By Rosemary Enobakhare, Clean Water for All Coalition Director

It seems that we are getting more and more divided by the day. It is getting harder and harder to open Twitter or read the paper.

But when you look deeper, past the latest tweets or the headline of the day, you start to find a lot of agreement. Take drinking water, for example. Poll after poll, year after year, shows that, Americans from across the political spectrum are concerned about our water. These polls show that we expect our elected officials and government agencies to protect drinking water and our other vital water resources. This cuts across the political divide. It doesn’t matter who you voted for — clean water matters.

Except, maybe, to some members of Congress.

Ever since the Obama Administration finalized protections for streams, wetlands, and the drinking water sources for more than 1 in 3 people, too many members of Congress have tried to repeal or weaken these vital protections. They have put the needs of corporate polluters before the priorities of their constituents. They have tried to sneak amendments onto must-pass bills to fund the government. They have tried to use an obscure law called the Congressional Review Act to gut these safeguards. They have tried to cut the Environmental Protection Agency’s budget so it can’t do its work to protect our water. We have beat them back each time.

We need to do it again.

Why? Because, despite Scott Pruitt’s scheme to roll back the Clean Water Rule, Congress is back with not one, not two, but four ‘dirty water’ riders to repeal these protections attached to different bills. The Environmental Protection Agency can repeal the Clean Water Rule if it wants to — it just has to justify its action with a strong scientific foundation and ground it in the law. The agency then has to accept public comment on the repeal.

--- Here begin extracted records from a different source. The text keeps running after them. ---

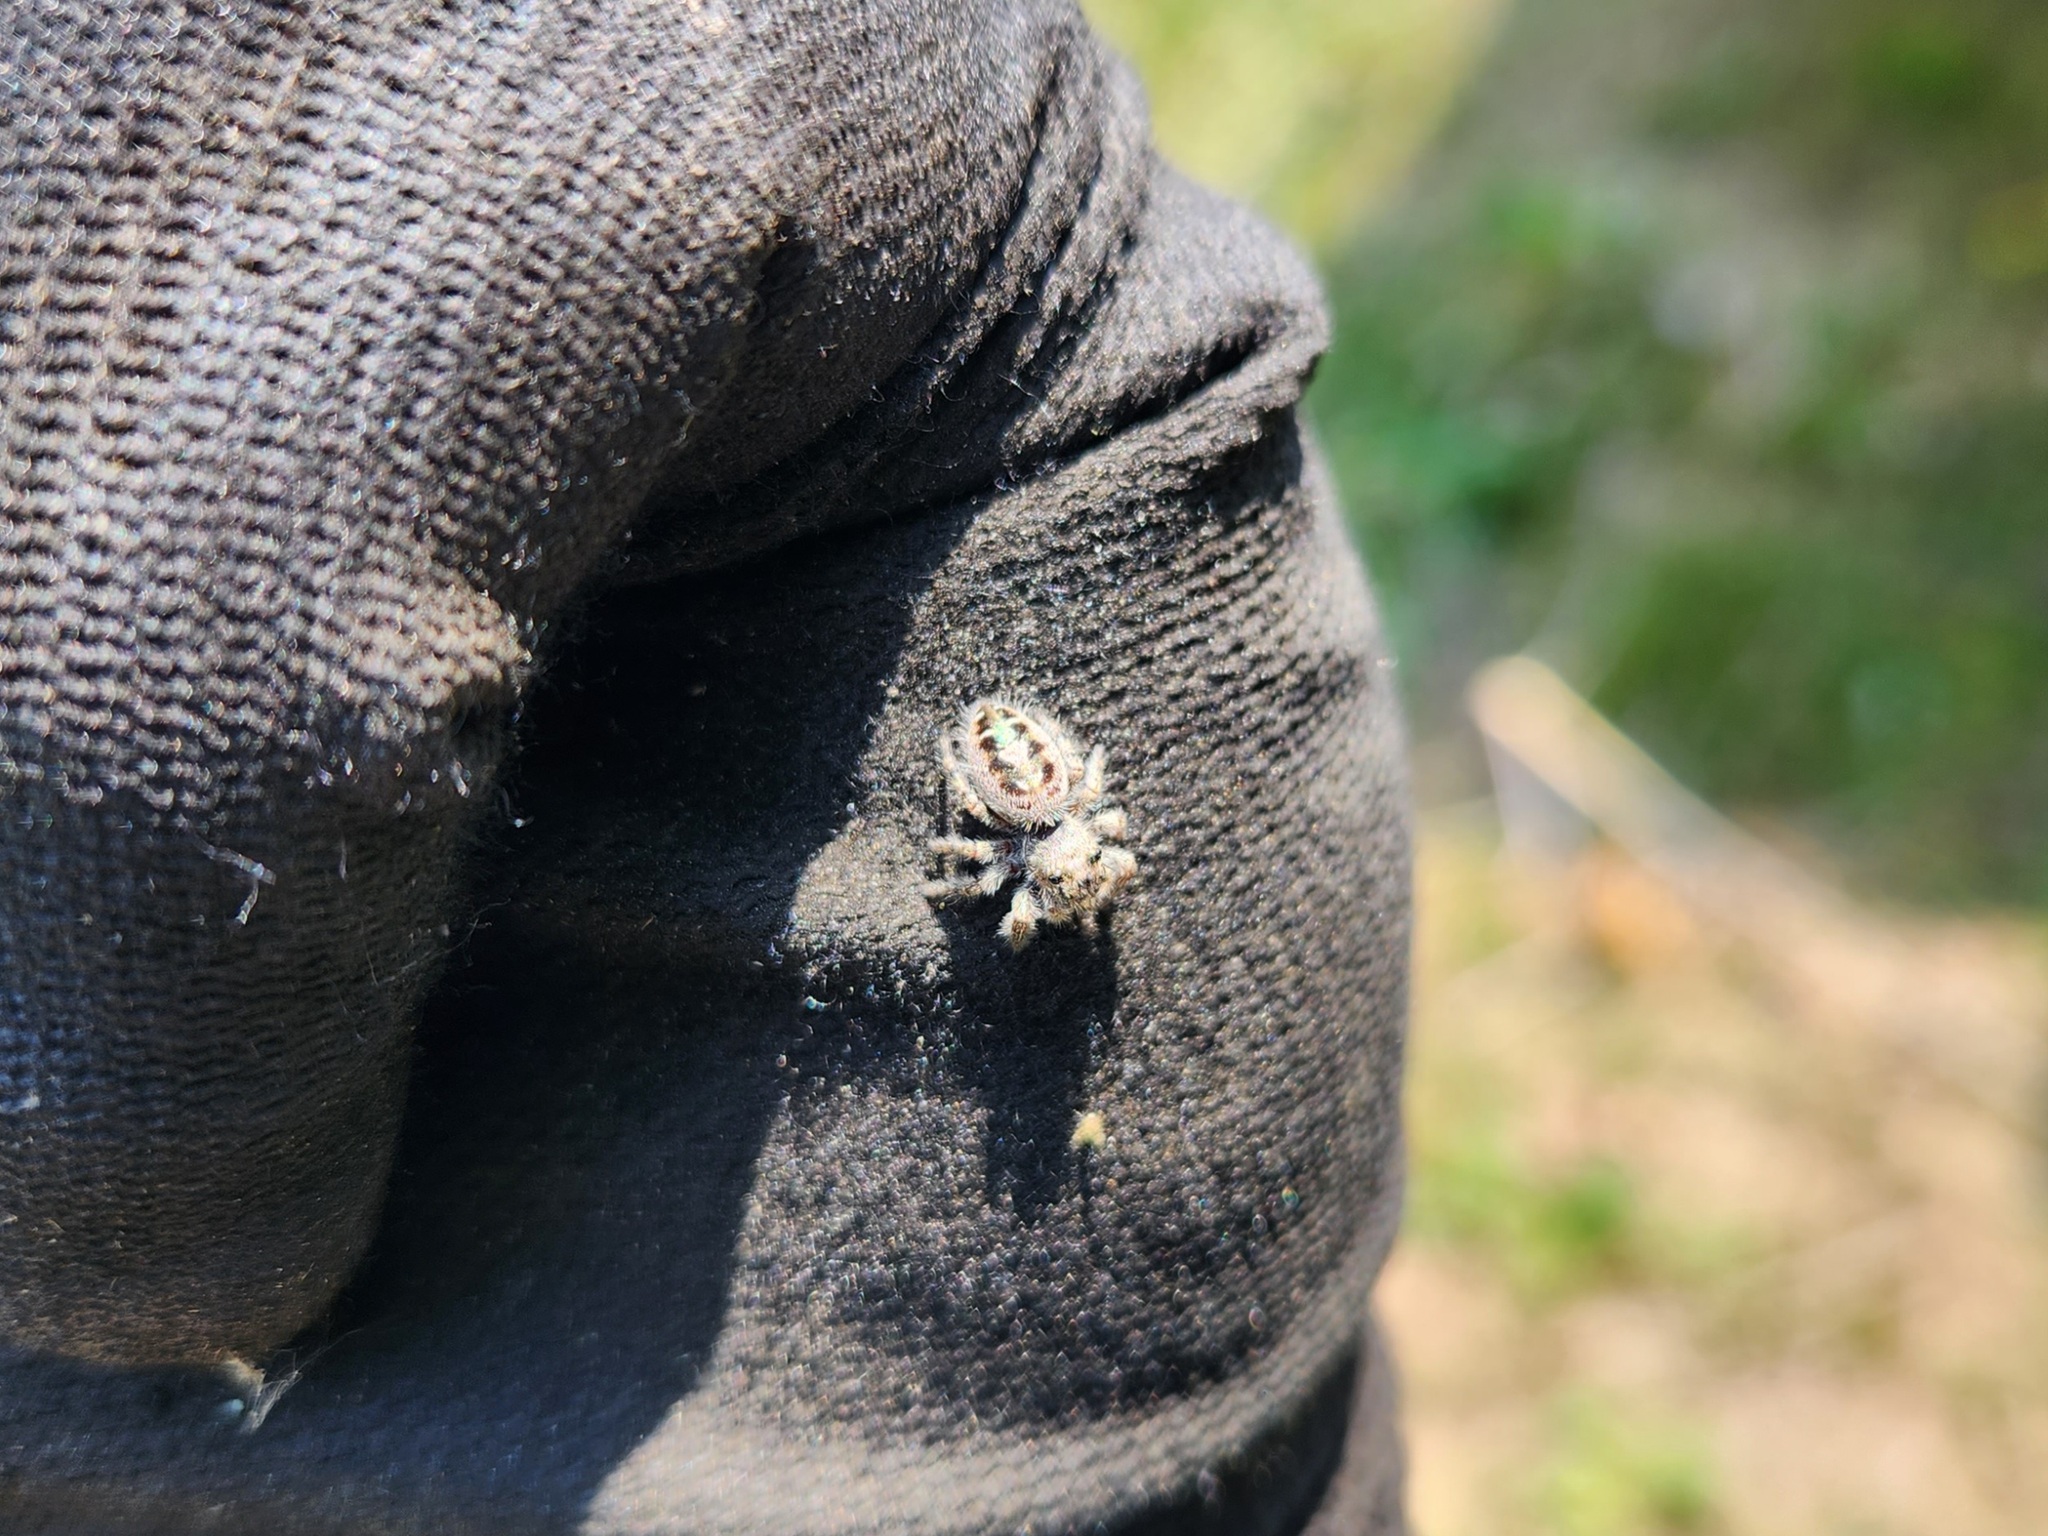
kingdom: Animalia
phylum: Arthropoda
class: Arachnida
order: Araneae
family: Salticidae
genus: Phidippus
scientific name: Phidippus putnami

But EPA knows that people overwhelmingly support the Clean Water Rule and will oppose any repeal. Therefore, following the legal process would leave the repeal vulnerable to a court challenge. Some members of Congress are trying to do Pruitt’s dirty work for him, instead.

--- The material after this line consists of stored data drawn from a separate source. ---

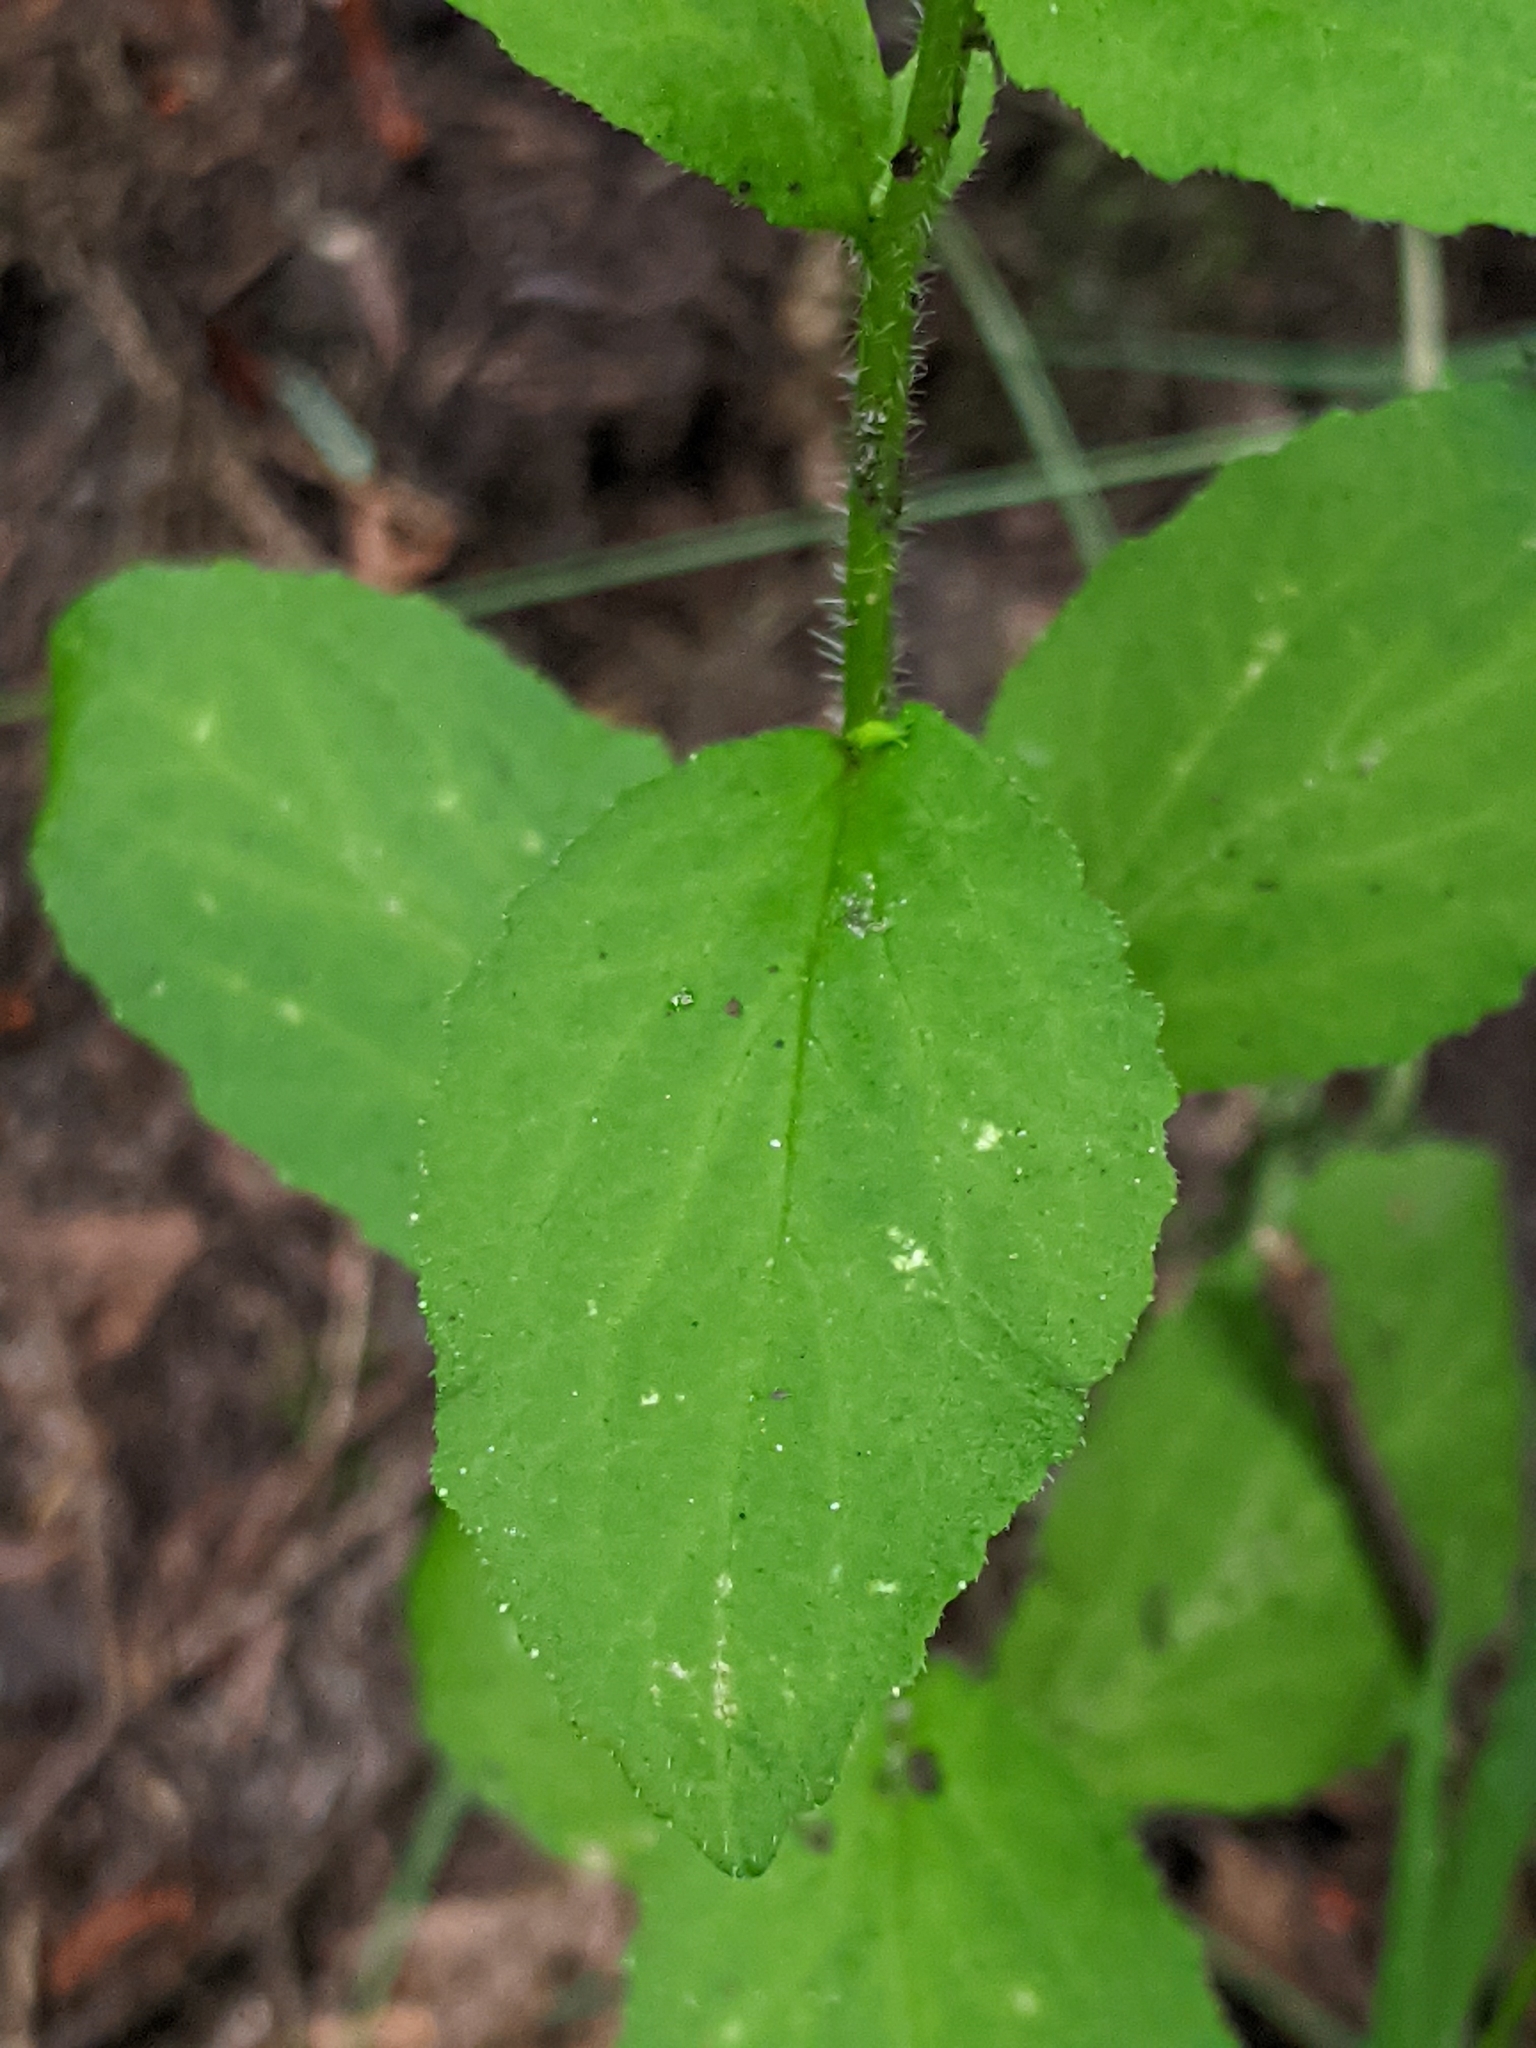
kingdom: Plantae
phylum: Tracheophyta
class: Magnoliopsida
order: Asterales
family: Campanulaceae
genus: Lobelia
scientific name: Lobelia inflata
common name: Indian tobacco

There is a lot at stake. Too many communities throughout the country already have trouble accessing safe drinking water. The last thing we need to do is potentially expose even more people to unsafe water by giving polluters a free pass for activities that potentially put streams, wetlands, and drinking water in jeopardy. But that is exactly what repealing the Clean Water Rule could do. We can’t afford that. Wetlands are essential parts of our water infrastructure, filtering groundwater and protecting communities from flooding. We’re losing them at an alarming rate. This extreme legislation will result in a free pass for activities that damage or destroy wetlands across the country, pollute drinking water and increasing flooding risks.

The bottom line is this: you’re either for clean water or you’re not. You stand with people across the country to safeguard drinking water sources or you want to protect the profits of special interests and corporate polluters. We’re going to learn a lot about who Congress thinks they work for with these votes.